Realising I have Dermatillomania

What a christmas present waking up from the night before of intense picking on my face I realised this is not normal and googling today and really looking into ocd of scar picking reading other stories on here brought me to tears because I never thought I can relate more. I believe I am Dermatillomania Looking back it started around 11 biting obsessively at my gums, then I went through depression, whenever i had a spot on my arm I'd pick in class it got to the point I had 20 scars on my right arm and people noticed. I bite my nails so picking scars were hard, so I used pencils, tweezers. anything. to pick. Around 15 I stopped the picking, and the doctors said it was "self harm" i guess through depression you sort of believe it. the old scars have heeled but when i sunbathe they come out. Then I started to get spots on my face around 16 it was the odd spot, and it would leave a scar but I hated seeing a spot so I'd pick till the surface was not raised, put makeup ontop and my skin looked flawless. I am turning 20, the scars are now back on my arms, my chest, all over my back and my face. I used to be a pretty girl, with makeup on I can look fine and no one would know what I had. But if i stay over at friends i have to wear makeup the whole night or get up extrmeely early to put on to hide this. Last night I took a towel and rubbed it all over my scars and fast as I could till i felt the skin rub off. It was so painful and I wish I have never done it. its now going to effect every day life as i have not only scars now on my face but big patches of broken skin that not even makeup will hide.
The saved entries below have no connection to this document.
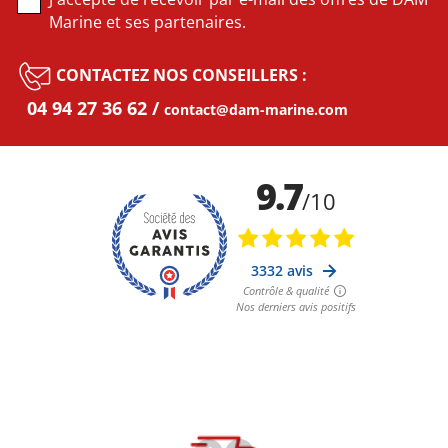
Marine et ses partenaires.
CONTACTEZ NOS CONSEILLERS :
04 94 27 36 62
contact@dam-marine.com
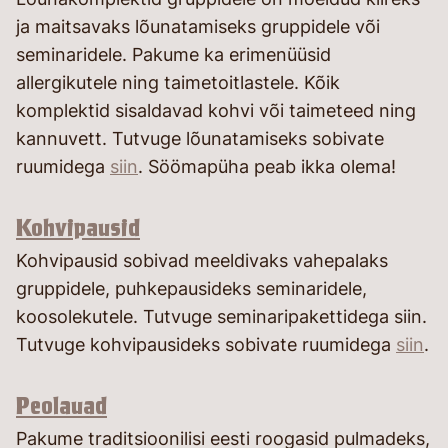
ja maitsavaks lõunatamiseks gruppidele või
seminaridele. Pakume ka erimenüüsid
allergikutele ning taimetoitlastele. Kõik
komplektid sisaldavad kohvi või taimeteed ning
kannuvett. Tutvuge lõunatamiseks sobivate
ruumidega
siin
. Söömapüha peab ikka olema!
Kohvipausid
Kohvipausid sobivad meeldivaks vahepalaks
gruppidele, puhkepausideks seminaridele,
koosolekutele. Tutvuge seminaripakettidega siin.
Tutvuge kohvipausideks sobivate ruumidega
siin
.
Peolauad
Pakume traditsioonilisi eesti roogasid pulmadeks,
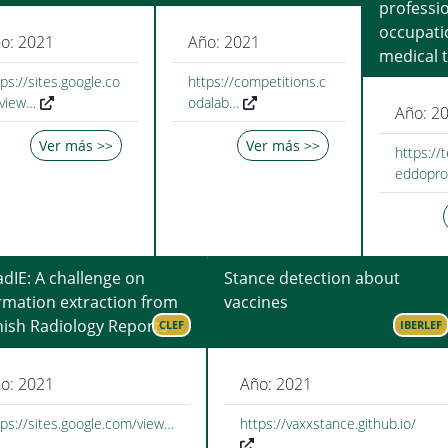
professi
occupati
o: 2021
Año: 2021
medical t
ps://sites.google.co
https://competitions.c
view…
odalab…
Año: 2
Ver más >>
Ver más >>
https://
eddopro
dIE: A challenge on
Stance detection about
rmation extraction from
vaccines
ish Radiology Reports
CLEF
IBERLEF
o: 2021
Año: 2021
tps://sites.google.com/view…
https://vaxxstance.github.io/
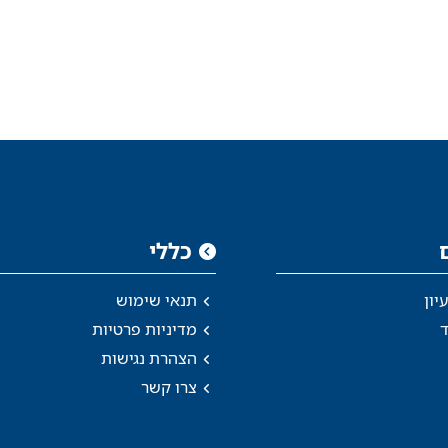
אודות האיגוד
חברי האיגוד
כללי
יון
תנאי שימוש
ד
מדיניות פרטיות
הצהרת נגישות
צרו קשר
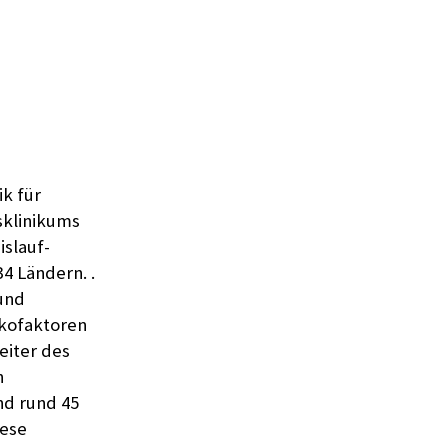
ik für
sklinikums
slauf-
4 Ländern. .
 und
ikofaktoren
eiter des
n
ind rund 45
iese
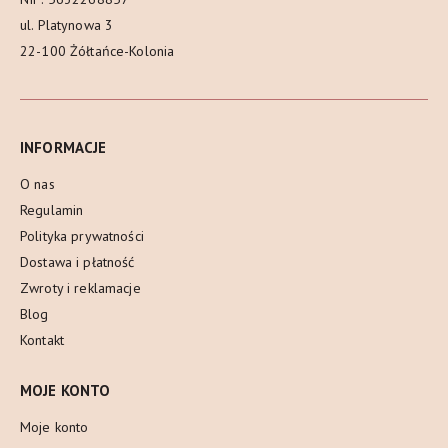
ul. Platynowa 3
22-100 Żółtańce-Kolonia
INFORMACJE
O nas
Regulamin
Polityka prywatności
Dostawa i płatność
Zwroty i reklamacje
Blog
Kontakt
MOJE KONTO
Moje konto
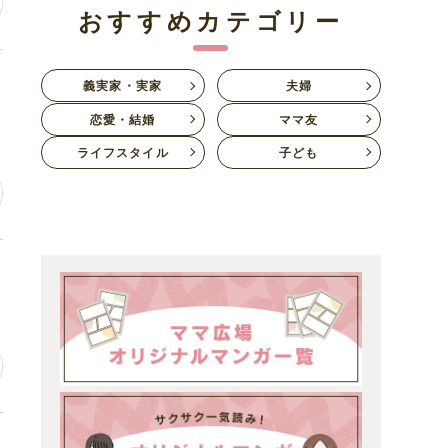
おすすめカテゴリー
チ
義実家・実家
夫婦
恋愛・結婚
ママ友
ライフスタイル
子ども
の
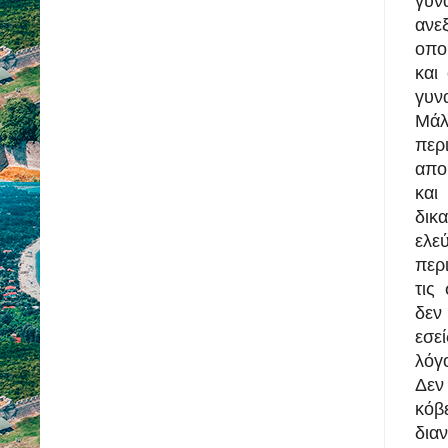
γυν
ανε
οπο
και
γυν
Μάλ
πε
απο
και
δικ
ελε
περι
τις
δεν
εσεί
λόγ
Δεν
κόβ
δια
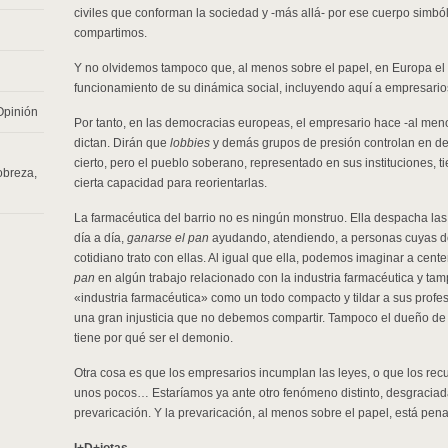
civiles que conforman la sociedad y -más allá- por ese cuerpo simból
compartimos.
Y no olvidemos tampoco que, al menos sobre el papel, en Europa el
funcionamiento de su dinámica social, incluyendo aquí a empresario
Opinión
Por tanto, en las democracias europeas, el empresario hace -al menos
dictan. Dirán que
lobbies
y demás grupos de presión controlan en defin
cierto, pero el pueblo soberano, representado en sus instituciones, t
obreza
,
cierta capacidad para reorientarlas.
La farmacéutica del barrio no es ningún monstruo. Ella despacha las
día a día,
ganarse el pan
ayudando, atendiendo, a personas cuyas do
cotidiano trato con ellas. Al igual que ella, podemos imaginar a cen
pan
en algún trabajo relacionado con la industria farmacéutica y ta
«industria farmacéutica» como un todo compacto y tildar a sus prof
una gran injusticia que no debemos compartir. Tampoco el dueño de 
tiene por qué ser el demonio.
Otra cosa es que los empresarios incumplan las leyes, o que los recu
unos pocos… Estaríamos ya ante otro fenómeno distinto, desgraciada
prevaricación. Y la prevaricación, al menos sobre el papel, está pen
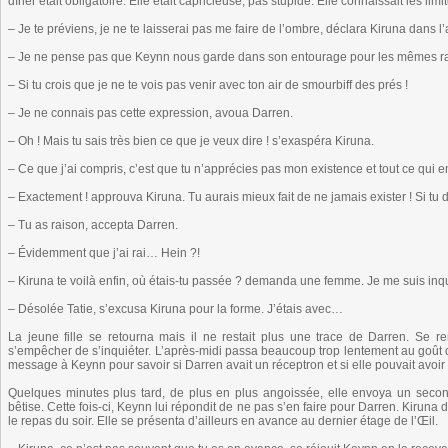
dîner était obligatoire. Elle était capricieuse, pas stupide. Elle connaissait les limi
– Je te préviens, je ne te laisserai pas me faire de l’ombre, déclara Kiruna dans l
– Je ne pense pas que Keynn nous garde dans son entourage pour les mêmes ra
– Si tu crois que je ne te vois pas venir avec ton air de smourbiff des prés !
– Je ne connais pas cette expression, avoua Darren.
– Oh ! Mais tu sais très bien ce que je veux dire ! s’exaspéra Kiruna.
– Ce que j’ai compris, c’est que tu n’apprécies pas mon existence et tout ce qui 
– Exactement ! approuva Kiruna. Tu aurais mieux fait de ne jamais exister ! Si tu
– Tu as raison, accepta Darren.
– Évidemment que j’ai rai… Hein ?!
– Kiruna te voilà enfin, où étais-tu passée ? demanda une femme. Je me suis i
– Désolée Tatie, s’excusa Kiruna pour la forme. J’étais avec…
La jeune fille se retourna mais il ne restait plus une trace de Darren. Se 
s’empêcher de s’inquiéter. L’après-midi passa beaucoup trop lentement au goût d
message à Keynn pour savoir si Darren avait un réceptron et si elle pouvait avoir 
Quelques minutes plus tard, de plus en plus angoissée, elle envoya un secon
bêtise. Cette fois-ci, Keynn lui répondit de ne pas s’en faire pour Darren. Kiruna
le repas du soir. Elle se présenta d’ailleurs en avance au dernier étage de l’Œil.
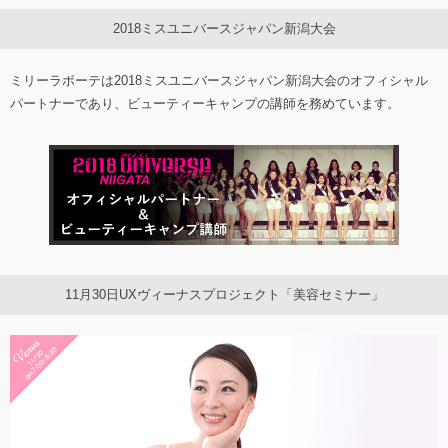
2018ミスユニバースジャパン新潟大会
ミリーラボーテは2018ミスユニバースジャパン新潟大会のオフィシャル
パートナーであり、ビューティーキャンプの講師を務めています。
11月30日UXヴィーナスプロジェクト「美容セミナー」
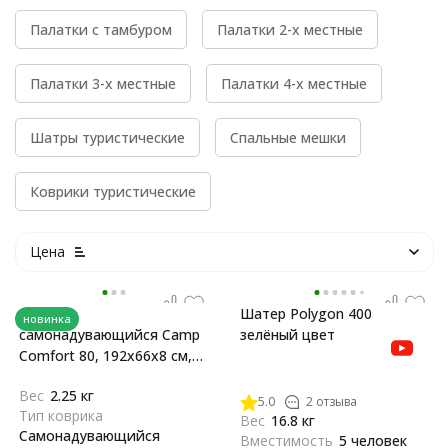
Палатки с тамбуром
Палатки 2-х местные
Палатки 3-х местные
Палатки 4-х местные
Шатры туристические
Спальные мешки
Коврики туристические
Цена
Коврик
Шатер Polygon 400
новинка
самонадувающийся Camp
зелёный цвет
Comfort 80, 192x66x8 см,
GreenLand
Вес
2.25 кг
5.0
2 отзыва
Тип коврика
Вес
16.8 кг
Самонадувающийся
Вместимость
5 человек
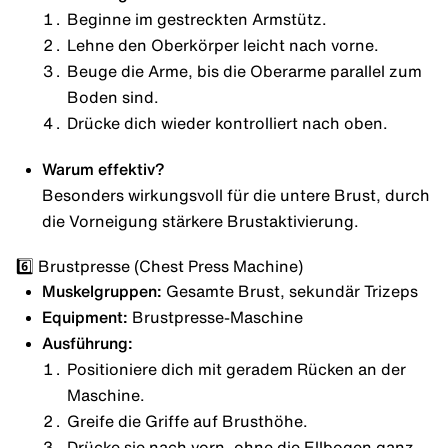
Beginne im gestreckten Armstütz.
Lehne den Oberkörper leicht nach vorne.
Beuge die Arme, bis die Oberarme parallel zum
Boden sind.
Drücke dich wieder kontrolliert nach oben.
Warum effektiv?
Besonders wirkungsvoll für die untere Brust, durch
die Vorneigung stärkere Brustaktivierung.
6️⃣ Brustpresse (Chest Press Machine)
Muskelgruppen:
Gesamte Brust, sekundär Trizeps
Equipment:
Brustpresse-Maschine
Ausführung:
Positioniere dich mit geradem Rücken an der
Maschine.
Greife die Griffe auf Brusthöhe.
Drücke sie nach vorn, ohne die Ellbogen ganz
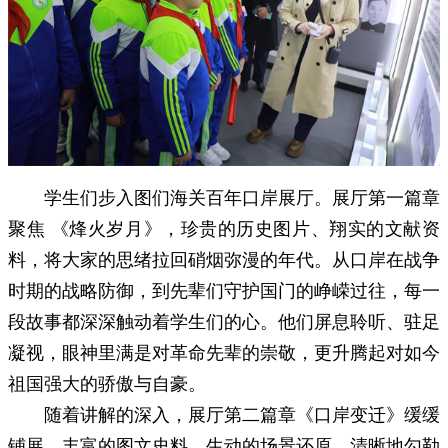
学生们步入图们海关百年口岸展厅。展厅第一篇章
聚焦 《烽火岁月》，珍贵的历史图片、翔实的文献资
料，将大家的思绪拉回硝烟弥漫的年代。从口岸在战争
时期的战略防御，到先辈们守护国门的峥嵘过往，每一
段故事都深深触动着学生们的心。他们屏息聆听、驻足
凝视，眼神里满是对革命先辈的崇敬，更升腾起对如今
祖国强大的骄傲与自豪。
随着讲解的深入，展厅第二篇章《口岸变迁》缓缓
铺展。丰富的图文史料、生动的场景还原，清晰地勾勒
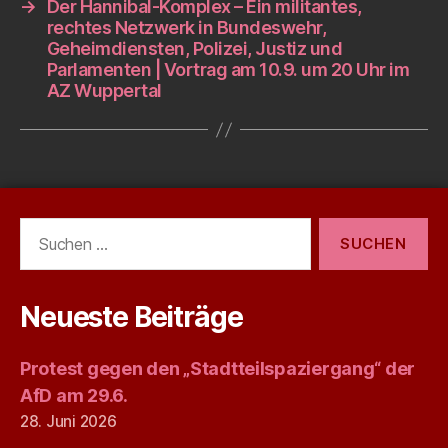
→
Der Hannibal-Komplex – Ein militantes,
rechtes Netzwerk in Bundeswehr,
Geheimdiensten, Polizei, Justiz und
Parlamenten | Vortrag am 10.9. um 20 Uhr im
AZ Wuppertal
Suchen
nach:
Neueste Beiträge
Protest gegen den „Stadtteilspaziergang“ der
AfD am 29.6.
28. Juni 2026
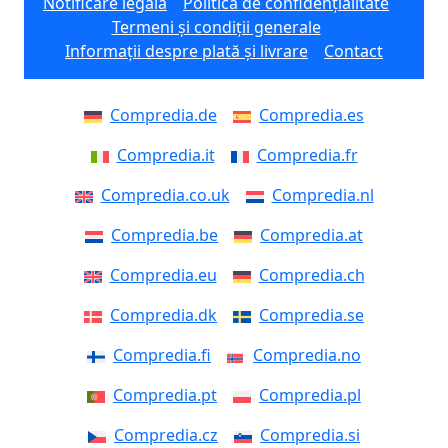
Notificare legală
Politica de confidențialitate
Termeni și condiții generale
Informații despre plată și livrare
Contact
Compredia.de
Compredia.es
Compredia.it
Compredia.fr
Compredia.co.uk
Compredia.nl
Compredia.be
Compredia.at
Compredia.eu
Compredia.ch
Compredia.dk
Compredia.se
Compredia.fi
Compredia.no
Compredia.pt
Compredia.pl
Compredia.cz
Compredia.si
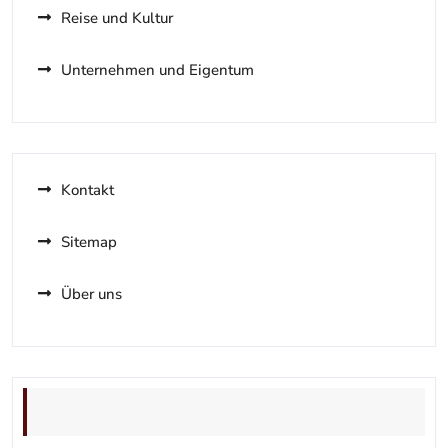
Reise und Kultur
Unternehmen und Eigentum
Kontakt
Sitemap
Über uns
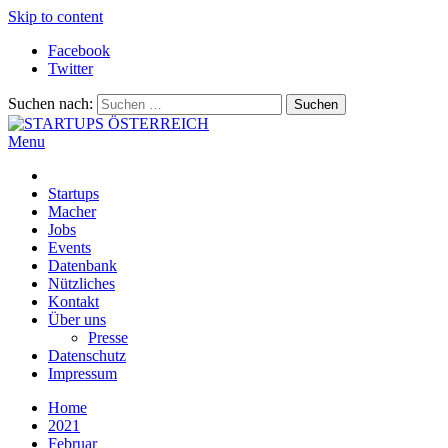
Skip to content
Facebook
Twitter
Suchen nach:
Menu
STARTUPS ÖSTERREICH
Alles rund um die Startupszene bei uns in Österreich
Startups
Macher
Jobs
Events
Datenbank
Nützliches
Kontakt
Über uns
Presse
Datenschutz
Impressum
Home
2021
Februar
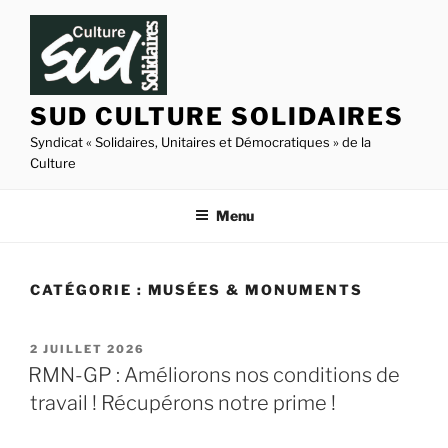
Aller
au
contenu
principal
SUD CULTURE SOLIDAIRES
Syndicat « Solidaires, Unitaires et Démocratiques » de la
Culture
Menu
CATÉGORIE :
MUSÉES & MONUMENTS
PUBLIÉ
2 JUILLET 2026
LE
RMN-GP : Améliorons nos conditions de
travail ! Récupérons notre prime !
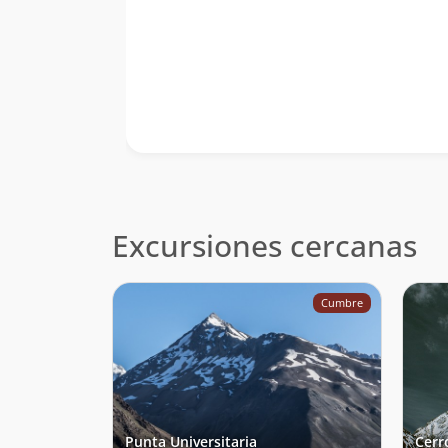
Excursiones cercanas
Cumbre
Punta Universitaria
Cerr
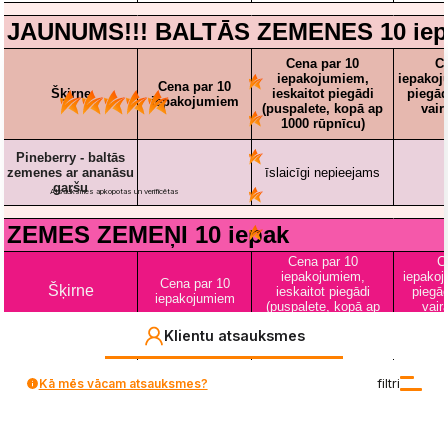
5
94%
4
4%
4.9
3
5748
Klienta vērtējums
1%
no visiem laikiem
Atsauksmes apkopotas un verificētas
2
0%
1
1%
Klientu atsauksmes
Kā mēs vācam atsauksmes?
filtri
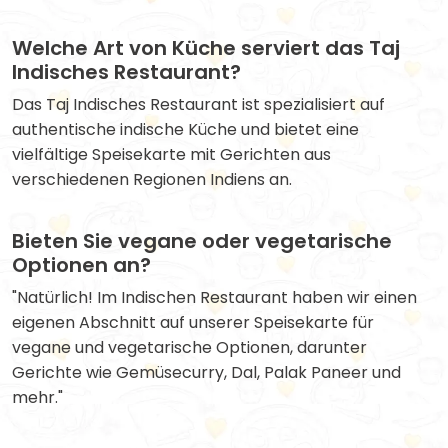
Welche Art von Küche serviert das Taj
Indisches Restaurant?
Das Taj Indisches Restaurant ist spezialisiert auf
authentische indische Küche und bietet eine
vielfältige Speisekarte mit Gerichten aus
verschiedenen Regionen Indiens an.
Bieten Sie vegane oder vegetarische
Optionen an?
"Natürlich! Im Indischen Restaurant haben wir einen
eigenen Abschnitt auf unserer Speisekarte für
vegane und vegetarische Optionen, darunter
Gerichte wie Gemüsecurry, Dal, Palak Paneer und
mehr."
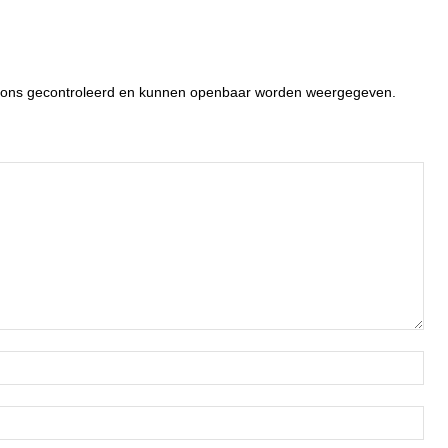
or ons gecontroleerd en kunnen openbaar worden weergegeven.
Naa
Ema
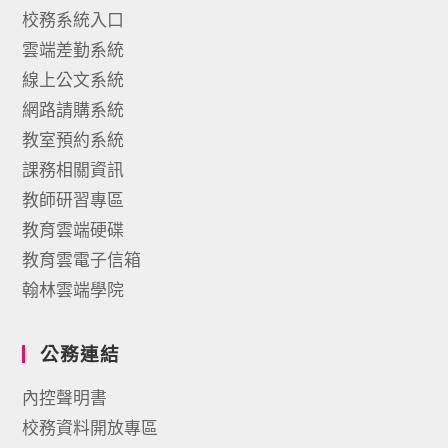
校務系統入口
雲端差勤系統
線上公文系統
網路請購系統
教室預約系統
課務相關資訊
教師研習專區
教育雲端硬碟
教育雲電子信箱
翰林雲端學院
公務連結
內控聲明書
校務資料開放專區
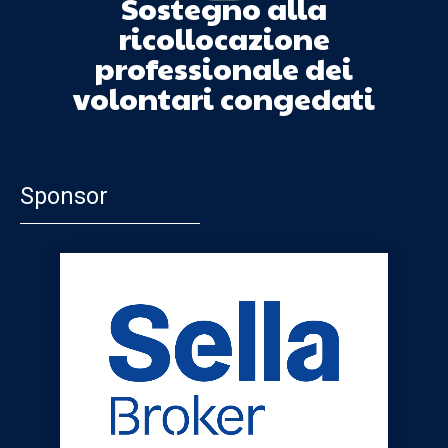
Sostegno alla
ricollocazione
professionale dei
volontari congedati
Sponsor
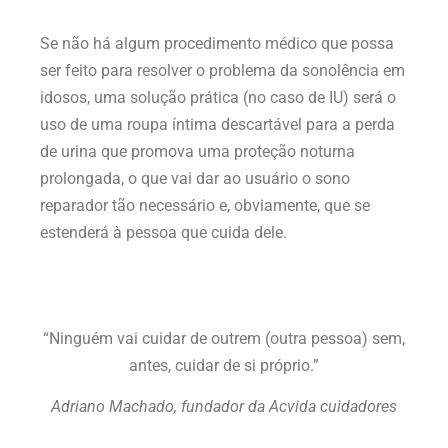
Se não há algum procedimento médico que possa
ser feito para resolver o problema da sonolência em
idosos, uma solução prática (no caso de IU) será o
uso de uma roupa íntima descartável para a perda
de urina que promova uma proteção noturna
prolongada, o que vai dar ao usuário o sono
reparador tão necessário e, obviamente, que se
estenderá à pessoa que cuida dele.
“Ninguém vai cuidar de outrem (outra pessoa) sem,
antes, cuidar de si próprio.”
Adriano Machado, fundador da Acvida cuidadores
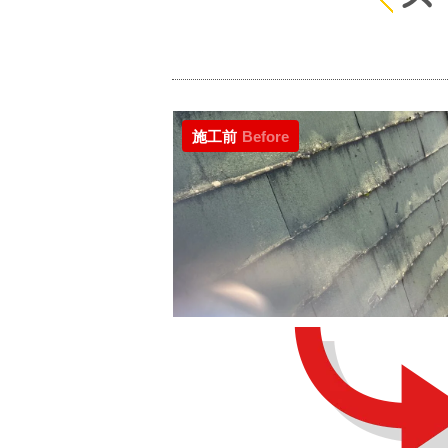
施工前
Before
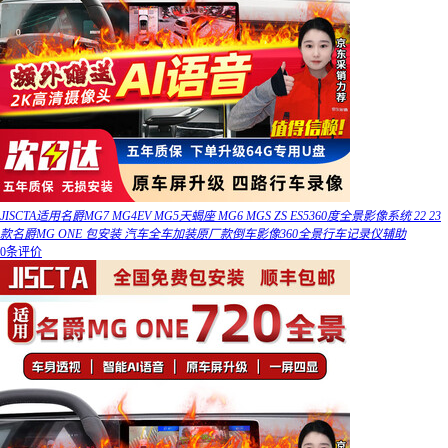
JISCTA适用名爵MG7 MG4EV MG5天蝎座 MG6 MGS ZS ES5360度全景影像系统 22 23
款名爵MG ONE 包安装 汽车全车加装原厂款倒车影像360全景行车记录仪辅助
0条评价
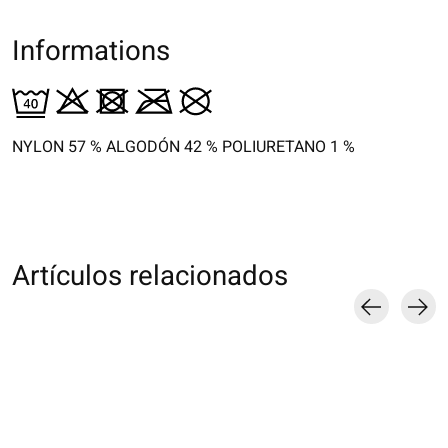
Informations
NYLON 57 %
ALGODÓN
42 % POLIURETANO 1 %
Artículos relacionados
Carousel items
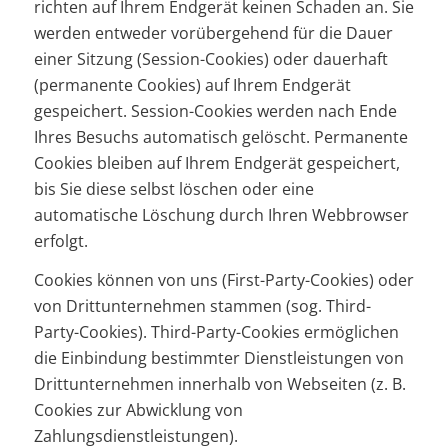
richten auf Ihrem Endgerät keinen Schaden an. Sie
werden entweder vorübergehend für die Dauer
einer Sitzung (Session-Cookies) oder dauerhaft
(permanente Cookies) auf Ihrem Endgerät
gespeichert. Session-Cookies werden nach Ende
Ihres Besuchs automatisch gelöscht. Permanente
Cookies bleiben auf Ihrem Endgerät gespeichert,
bis Sie diese selbst löschen oder eine
automatische Löschung durch Ihren Webbrowser
erfolgt.
Cookies können von uns (First-Party-Cookies) oder
von Drittunternehmen stammen (sog. Third-
Party-Cookies). Third-Party-Cookies ermöglichen
die Einbindung bestimmter Dienstleistungen von
Drittunternehmen innerhalb von Webseiten (z. B.
Cookies zur Abwicklung von
Zahlungsdienstleistungen).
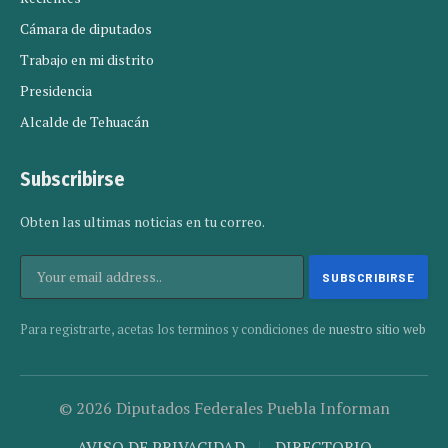
Cámara de diputados
Trabajo en mi distrito
Presidencia
Alcalde de Tehuacán
Subscribirse
Obten las ultimas noticias en tu correo.
Para registrarte, acetas los terminos y condiciones de
nuestro sitio web
© 2026 Diputados Federales Puebla Informan
AVISO DE PRIVACIDAD
DIRECTORIO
Its an embarressing, shameful habit. And im just kind of glad and relieved that I've realised i HAVE a problem , im not alone and that I need to stop this.
1 Answer
Miri
December 28, 2011
I can really relate to your story, I'm so glad I found this site too. I started young as well, a out grade five and the thought of stopping such a long standing habit after so many failed attempts is daunting. I'm hoping that by connecting with people who have similar issues I will be able to find the support I need to overcome this. I'm curious about ways you have tried to stop and if some things work better than others for you?